Tools for Complex Decision Making from Spark Policy Institute

blogimage_SparkToolsComplexDecisionMakingWe’re always on the lookout for helpful resources for practitioners and are big fans of Spark Policy Institute’s Tools for Social Innovators, an online resource (or toolbox) with practical tools, guides, exercises, and resources meant to enable funders, nonprofits, business, and community leaders to “enhance their ability to ignite social change.” Spark recently announced new Tools for Complex Decision Making, which look at structuring decision making in complex, multi-stakeholder environments and hold incredible relevance for cross-sector – or intersector – collaborations.

Partners to an intersector collaboration come to the table with differing languages, practices, cultures, not to mention organizational missions and priorities. Partners divided by such differences “may or may not define the problem in the same way, may or may not agree on the types of solutions, and may or may not agree on the timing and how to implement solutions.” Looking at our Toolkit, for example, nearly every step of diagnosis, design, implementation, and assessment stresses shared decision making processes. (Consider Share a Vision of Success, Build a Common Fact Base, Agree on Measures of Success as obvious examples.) These steps are critical to collaboration success but depend upon partners’ ability to successfully resolve conflicting views of data, relevant facts, priorities, biases, and more.

Partners “may or may not define the problem in the same way, may or may not agree on the types of solutions, and may or may not agree on the timing and how to implement solutions.”


Spark’s new tools offer practical guidance to practitioners of cross-sector collaborations in:

  • Discerning when to use which types of decision making structures
  • Designing a decision making process guided by best practices and norms
  • Understanding how to effectively introduce information into decision making processes


Decision Making Structures
Multi-stakeholder decision making structures can vary from positional negotiation (“hard bargaining”) to flexible, non-facilitated consensus decision making. While Spark emphasizes that the five processes it outlines have shown mixed success, its aim is to give practitioners an understanding of the range of decision making structures available to them.

Designing Decision Making Processes
In it’s own work, Spark emphasizes designing decision making processes with the stakeholders who ultimately will employ the process in their work. Some of the key questions to consider after designing the process include: “Who the needed participants are; Whether outside facilitation is needed and how to select a facilitator; What are the core principles/group norms to orient participants to the dialogue; and What are the decision-rules to use?”

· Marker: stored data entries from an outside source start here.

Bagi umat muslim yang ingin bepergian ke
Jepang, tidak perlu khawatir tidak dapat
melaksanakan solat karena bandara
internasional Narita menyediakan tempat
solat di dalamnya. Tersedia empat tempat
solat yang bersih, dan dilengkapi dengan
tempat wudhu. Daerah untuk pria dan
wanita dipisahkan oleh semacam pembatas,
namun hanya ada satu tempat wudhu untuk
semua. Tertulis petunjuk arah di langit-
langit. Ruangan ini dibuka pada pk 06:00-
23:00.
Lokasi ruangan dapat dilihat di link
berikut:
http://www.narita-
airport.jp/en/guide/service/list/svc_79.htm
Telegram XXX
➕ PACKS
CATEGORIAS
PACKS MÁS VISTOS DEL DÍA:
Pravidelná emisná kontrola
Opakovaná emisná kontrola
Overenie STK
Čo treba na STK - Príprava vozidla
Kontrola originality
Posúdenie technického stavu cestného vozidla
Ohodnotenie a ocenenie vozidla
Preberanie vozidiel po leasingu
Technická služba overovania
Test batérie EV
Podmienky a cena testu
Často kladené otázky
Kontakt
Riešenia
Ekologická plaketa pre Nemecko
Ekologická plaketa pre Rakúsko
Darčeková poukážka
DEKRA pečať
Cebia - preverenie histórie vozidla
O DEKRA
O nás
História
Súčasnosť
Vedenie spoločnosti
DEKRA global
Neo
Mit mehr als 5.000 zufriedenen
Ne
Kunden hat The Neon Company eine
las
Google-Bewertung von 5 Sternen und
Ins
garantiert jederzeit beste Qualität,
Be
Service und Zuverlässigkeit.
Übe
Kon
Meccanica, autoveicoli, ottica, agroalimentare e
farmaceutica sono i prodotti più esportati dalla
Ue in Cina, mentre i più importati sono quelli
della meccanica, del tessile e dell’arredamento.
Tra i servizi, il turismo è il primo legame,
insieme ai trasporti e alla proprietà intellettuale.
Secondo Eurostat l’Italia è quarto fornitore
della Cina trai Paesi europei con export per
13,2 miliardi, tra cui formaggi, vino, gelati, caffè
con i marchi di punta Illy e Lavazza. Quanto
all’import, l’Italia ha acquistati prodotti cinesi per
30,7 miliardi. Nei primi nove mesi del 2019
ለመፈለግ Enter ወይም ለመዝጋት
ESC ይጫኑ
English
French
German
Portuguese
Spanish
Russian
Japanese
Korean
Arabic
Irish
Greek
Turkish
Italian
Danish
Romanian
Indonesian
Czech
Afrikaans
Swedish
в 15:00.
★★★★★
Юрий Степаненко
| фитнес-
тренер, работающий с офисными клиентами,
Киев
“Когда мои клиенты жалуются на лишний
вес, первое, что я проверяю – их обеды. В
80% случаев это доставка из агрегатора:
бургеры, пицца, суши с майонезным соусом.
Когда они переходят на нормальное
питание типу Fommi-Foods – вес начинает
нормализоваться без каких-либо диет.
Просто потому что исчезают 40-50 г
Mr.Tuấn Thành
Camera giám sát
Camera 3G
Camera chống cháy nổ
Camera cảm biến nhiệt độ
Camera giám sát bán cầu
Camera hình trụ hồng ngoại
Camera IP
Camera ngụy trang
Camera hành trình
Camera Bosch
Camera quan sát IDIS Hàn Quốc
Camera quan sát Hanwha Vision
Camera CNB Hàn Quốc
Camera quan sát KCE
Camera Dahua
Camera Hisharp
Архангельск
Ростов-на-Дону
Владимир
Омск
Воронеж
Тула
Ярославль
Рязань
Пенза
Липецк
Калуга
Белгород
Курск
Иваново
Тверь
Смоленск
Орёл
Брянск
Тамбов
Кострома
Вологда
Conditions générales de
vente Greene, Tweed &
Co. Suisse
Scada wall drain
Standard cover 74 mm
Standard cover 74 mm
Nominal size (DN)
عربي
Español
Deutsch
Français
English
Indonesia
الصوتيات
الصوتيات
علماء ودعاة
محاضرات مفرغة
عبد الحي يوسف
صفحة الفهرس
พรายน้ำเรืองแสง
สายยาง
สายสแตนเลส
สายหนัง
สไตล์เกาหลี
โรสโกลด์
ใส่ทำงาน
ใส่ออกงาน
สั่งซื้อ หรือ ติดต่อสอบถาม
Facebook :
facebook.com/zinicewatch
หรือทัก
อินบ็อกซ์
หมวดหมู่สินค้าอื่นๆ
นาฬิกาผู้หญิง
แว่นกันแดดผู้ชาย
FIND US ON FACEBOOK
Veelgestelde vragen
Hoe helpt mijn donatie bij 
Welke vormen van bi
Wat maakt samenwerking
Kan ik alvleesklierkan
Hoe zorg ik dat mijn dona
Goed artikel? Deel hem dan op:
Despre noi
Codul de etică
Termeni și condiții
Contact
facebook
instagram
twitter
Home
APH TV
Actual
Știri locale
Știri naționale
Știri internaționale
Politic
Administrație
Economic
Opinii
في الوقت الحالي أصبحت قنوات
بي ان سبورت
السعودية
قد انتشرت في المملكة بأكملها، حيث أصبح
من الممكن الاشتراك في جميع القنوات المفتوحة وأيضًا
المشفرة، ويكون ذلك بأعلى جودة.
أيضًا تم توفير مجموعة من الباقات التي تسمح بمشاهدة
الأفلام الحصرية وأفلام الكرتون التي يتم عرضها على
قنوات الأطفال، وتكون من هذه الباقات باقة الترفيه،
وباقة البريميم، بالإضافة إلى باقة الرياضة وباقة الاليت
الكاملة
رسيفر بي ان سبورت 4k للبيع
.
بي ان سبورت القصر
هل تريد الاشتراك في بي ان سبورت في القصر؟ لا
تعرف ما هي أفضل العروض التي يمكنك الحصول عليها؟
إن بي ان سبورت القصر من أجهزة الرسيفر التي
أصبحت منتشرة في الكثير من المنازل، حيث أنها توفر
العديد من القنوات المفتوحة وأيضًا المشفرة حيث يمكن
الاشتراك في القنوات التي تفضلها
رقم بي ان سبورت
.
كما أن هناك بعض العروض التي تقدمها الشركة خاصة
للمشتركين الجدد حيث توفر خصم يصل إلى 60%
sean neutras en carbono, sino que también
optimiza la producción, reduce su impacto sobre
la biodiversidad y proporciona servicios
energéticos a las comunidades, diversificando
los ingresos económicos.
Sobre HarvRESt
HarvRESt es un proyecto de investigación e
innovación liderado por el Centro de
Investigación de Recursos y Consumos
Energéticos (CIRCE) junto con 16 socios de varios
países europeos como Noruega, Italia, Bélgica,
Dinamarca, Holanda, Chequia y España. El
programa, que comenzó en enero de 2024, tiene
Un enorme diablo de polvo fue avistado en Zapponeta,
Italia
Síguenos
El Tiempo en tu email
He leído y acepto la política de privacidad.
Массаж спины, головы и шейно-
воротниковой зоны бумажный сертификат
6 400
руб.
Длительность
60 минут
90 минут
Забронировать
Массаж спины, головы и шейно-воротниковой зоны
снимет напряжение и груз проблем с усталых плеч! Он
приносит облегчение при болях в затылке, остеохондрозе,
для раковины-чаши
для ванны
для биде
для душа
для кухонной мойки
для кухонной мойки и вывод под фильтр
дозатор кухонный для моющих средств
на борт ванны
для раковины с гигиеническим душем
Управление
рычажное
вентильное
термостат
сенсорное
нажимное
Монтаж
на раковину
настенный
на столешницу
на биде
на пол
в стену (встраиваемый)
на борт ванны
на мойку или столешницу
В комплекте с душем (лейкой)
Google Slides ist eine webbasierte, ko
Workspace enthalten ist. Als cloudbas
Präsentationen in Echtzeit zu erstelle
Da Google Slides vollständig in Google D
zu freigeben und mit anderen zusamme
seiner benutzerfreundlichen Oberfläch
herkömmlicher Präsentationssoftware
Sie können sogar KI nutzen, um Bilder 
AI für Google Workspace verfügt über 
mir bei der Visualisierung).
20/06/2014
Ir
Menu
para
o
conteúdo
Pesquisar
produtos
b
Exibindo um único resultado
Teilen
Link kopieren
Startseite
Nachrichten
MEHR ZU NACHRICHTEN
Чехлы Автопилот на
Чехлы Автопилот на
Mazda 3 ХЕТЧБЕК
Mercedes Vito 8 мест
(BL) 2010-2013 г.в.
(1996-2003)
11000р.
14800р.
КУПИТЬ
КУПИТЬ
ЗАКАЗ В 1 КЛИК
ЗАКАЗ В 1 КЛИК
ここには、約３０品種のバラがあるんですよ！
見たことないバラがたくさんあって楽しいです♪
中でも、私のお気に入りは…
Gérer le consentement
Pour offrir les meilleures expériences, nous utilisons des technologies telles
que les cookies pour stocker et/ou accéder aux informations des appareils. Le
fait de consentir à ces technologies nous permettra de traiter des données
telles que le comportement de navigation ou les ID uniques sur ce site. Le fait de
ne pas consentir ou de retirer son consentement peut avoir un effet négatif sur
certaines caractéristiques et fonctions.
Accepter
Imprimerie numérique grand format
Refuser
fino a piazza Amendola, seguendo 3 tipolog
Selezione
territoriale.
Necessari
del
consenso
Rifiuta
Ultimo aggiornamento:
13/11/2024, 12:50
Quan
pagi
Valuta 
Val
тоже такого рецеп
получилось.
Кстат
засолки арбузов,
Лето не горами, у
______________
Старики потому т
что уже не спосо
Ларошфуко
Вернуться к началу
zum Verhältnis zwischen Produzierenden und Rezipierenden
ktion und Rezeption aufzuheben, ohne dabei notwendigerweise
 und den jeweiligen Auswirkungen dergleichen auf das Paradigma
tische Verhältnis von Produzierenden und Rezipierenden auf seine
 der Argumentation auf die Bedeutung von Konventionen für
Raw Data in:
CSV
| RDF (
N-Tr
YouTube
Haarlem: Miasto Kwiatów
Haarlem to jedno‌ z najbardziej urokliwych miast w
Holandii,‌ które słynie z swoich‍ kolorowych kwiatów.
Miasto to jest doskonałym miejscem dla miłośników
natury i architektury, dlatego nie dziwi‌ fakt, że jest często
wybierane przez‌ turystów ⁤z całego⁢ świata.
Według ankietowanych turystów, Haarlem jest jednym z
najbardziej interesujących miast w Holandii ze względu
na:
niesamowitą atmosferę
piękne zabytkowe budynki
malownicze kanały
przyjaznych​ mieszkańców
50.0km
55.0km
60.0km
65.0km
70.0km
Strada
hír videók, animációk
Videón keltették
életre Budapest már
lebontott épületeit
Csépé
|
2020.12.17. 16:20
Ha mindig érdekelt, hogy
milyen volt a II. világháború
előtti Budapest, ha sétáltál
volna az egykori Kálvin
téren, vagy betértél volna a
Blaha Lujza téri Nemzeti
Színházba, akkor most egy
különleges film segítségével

Introducing New Information
While new information can increase a collaboration’s ability to effectively tackle a complex issue, it can also be problematic, particularly for multi-sector partners who may value different types of information. Spark’s tool discusses in detail joint fact-finding and neutral fact finding as mitigation tactics.

We recommend Spark’s Tools for Complex Decision Making to practitioners of multi-stakeholder processes and particularly for intersector collaborations. While the tools are not specifically created for practitioners divided by sector differences, it offers practical advice for reaching consensus in environments that are likely to be contentious.